[Stored records]
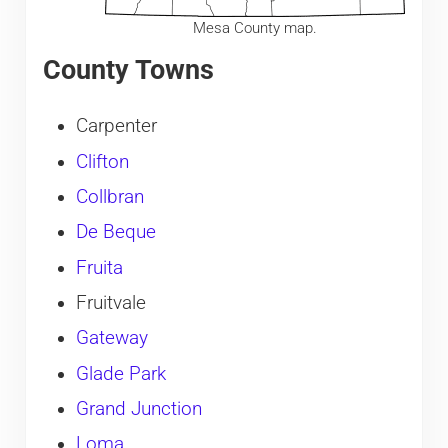
Mesa County map.
County Towns
Carpenter
Clifton
Collbran
De Beque
Fruita
Fruitvale
Gateway
Glade Park
Grand Junction
Loma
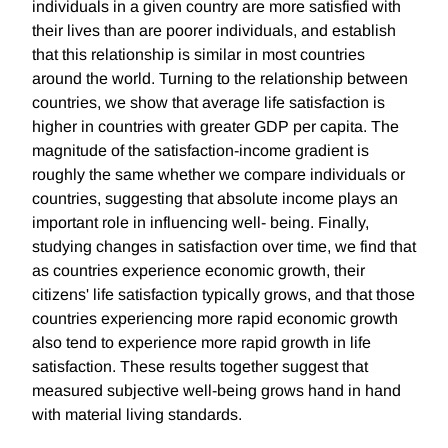
individuals in a given country are more satisfied with
their lives than are poorer individuals, and establish
that this relationship is similar in most countries
around the world. Turning to the relationship between
countries, we show that average life satisfaction is
higher in countries with greater GDP per capita. The
magnitude of the satisfaction-income gradient is
roughly the same whether we compare individuals or
countries, suggesting that absolute income plays an
important role in influencing well- being. Finally,
studying changes in satisfaction over time, we find that
as countries experience economic growth, their
citizens' life satisfaction typically grows, and that those
countries experiencing more rapid economic growth
also tend to experience more rapid growth in life
satisfaction. These results together suggest that
measured subjective well-being grows hand in hand
with material living standards.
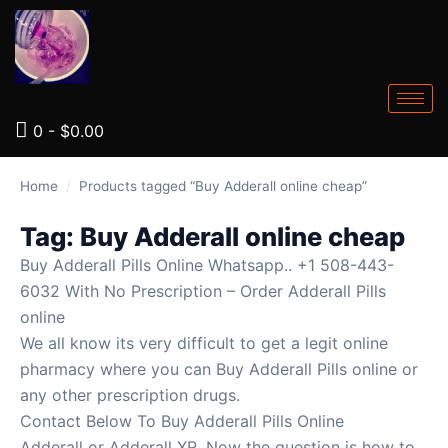
0
-
$
0.00
Home
/
Products tagged “Buy Adderall online cheap”
Tag:
Buy Adderall online cheap
Buy Adderall Pills Online Whatsapp.. +1 508-443-
6032 With No Prescription – Order Adderall Pills
online
We all know its very difficult to get a legit online
pharmacy where you can Buy Adderall Pills online or
any other prescription drugs.
Contact Below To Buy Adderall Pills Online
Adderall or Adderall XR. Now the question is how to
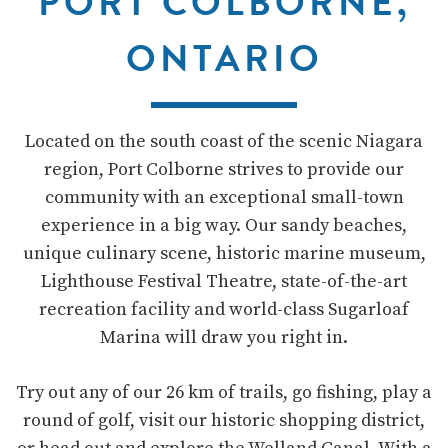
PORT COLBORNE,
ONTARIO
Located on the south coast of the scenic Niagara
region, Port Colborne strives to provide our
community with an exceptional small-town
experience in a big way. Our sandy beaches,
unique culinary scene, historic marine museum,
Lighthouse Festival Theatre, state-of-the-art
recreation facility and world-class Sugarloaf
Marina will draw you right in.
Try out any of our 26 km of trails, go fishing, play a
round of golf, visit our historic shopping district,
or head out and explore the Welland Canal. With a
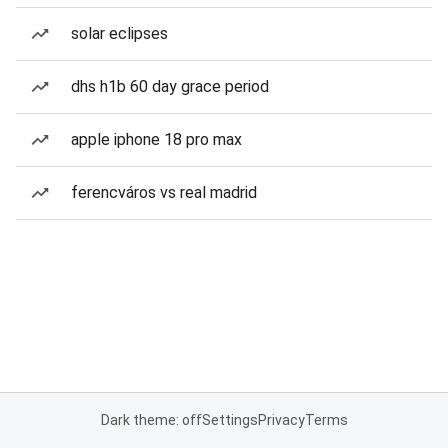
solar eclipses
dhs h1b 60 day grace period
apple iphone 18 pro max
ferencváros vs real madrid
Dark theme: off
Settings
Privacy
Terms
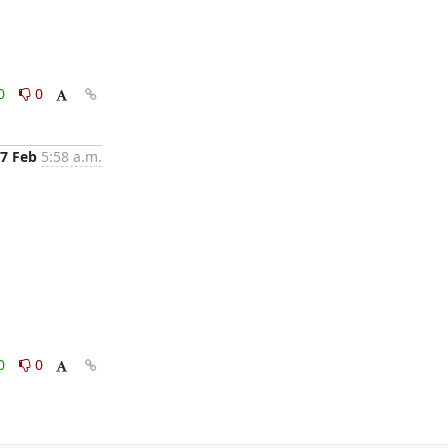
0
0
7 Feb
5:58 a.m.
0
0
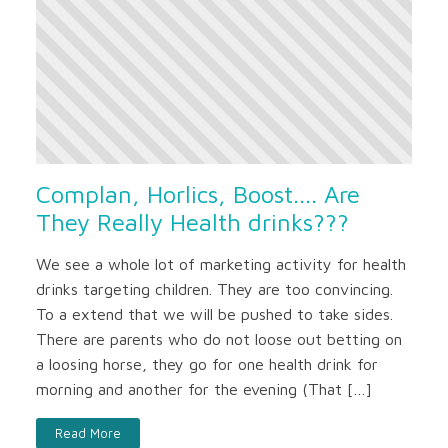
Complan, Horlics, Boost.... Are
They Really Health drinks???
We see a whole lot of marketing activity for health
drinks targeting children. They are too convincing.
To a extend that we will be pushed to take sides.
There are parents who do not loose out betting on
a loosing horse, they go for one health drink for
morning and another for the evening (That […]
Read More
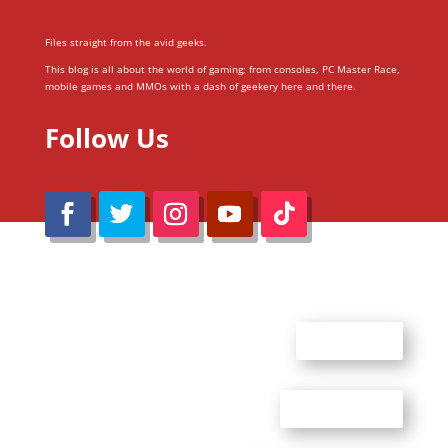
Files straight from the avid geeks.
This blog is all about the world of gaming; from consoles, PC Master Race,
mobile games and MMOs with a dash of geekery here and there.
Follow Us
@Reimaru Files 2020. All Rights Reserved
ABOUT US
CONTACT US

* WHAT YOU ARE ASKED TO DO *
Lines in the data that hold "satisfaction" must be located and copied.

* EXERCISE OUTPUT *
countries, we show that average life satisfaction is
magnitude of the satisfaction-income gradient is
studying changes in satisfaction over time, we find that
citizens' life satisfaction typically grows, and that those
satisfaction. These results together suggest that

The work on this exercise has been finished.